The appeal of Planet Earth, which returned last year for its long-awaited second installment, is not merely its dazzlingly photographed images of nature; it’s the way the documentary series compiles that nature footage into coherent narratives. We remember it for individual images of sharks and wolves and birds doing amazing things, but if it didn’t also tell a story about why that shark or wolf or bird did that amazing thing, no one would stick around for 10 hours of it, no matter how high they got beforehand.

But there’s a lot of trickery that goes into turning raw footage into a story that people will relate to, and, like all documentaries, nature films have to grapple with how much they can manipulate that footage and still consider their finished product to be a factual representation of the real world. For example: Most nature films feature fake sound effects, recorded after the fact by someone in a room, since in the wild they’re set up much too far away to record, say, footsteps in the grass. This short video essay digs into this misdirection, finding some surprising conclusions that will totally kill your buzz next time you are just trying to watch a nature documentary.
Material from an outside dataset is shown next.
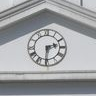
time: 2:30
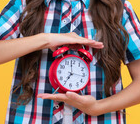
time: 6:59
Narrator Simon Cadre details how a deer is humanized by being shown taking fumbling baby steps, but then the wolf chasing it is denied this backstory. He draws a comparison the way filmic antagonists tend to wear masks; without a backstory, we can more easily hate these villains. Techniques like these, Cadre concludes, help sell us on the true nature of, well, nature, even if they do slightly misrepresent what actually occurred. Documentarians such as Werner Herzog, Errol Morris, and Orson Welles have explored this tension fully over the years, but it’s interesting seeing the conversation brought to nature shows. It only tips toward the nefarious when they use computer-enhanced imagery without telling the viewer, or create staged events, or drastically mis-portray the animals, such as the tendency of nature documentaries to show all sharks as human-eating nightmares with nine rows of teeth.

On the other hand? Sharks are terrifying. You don’t even need filmmaking trickery to show that.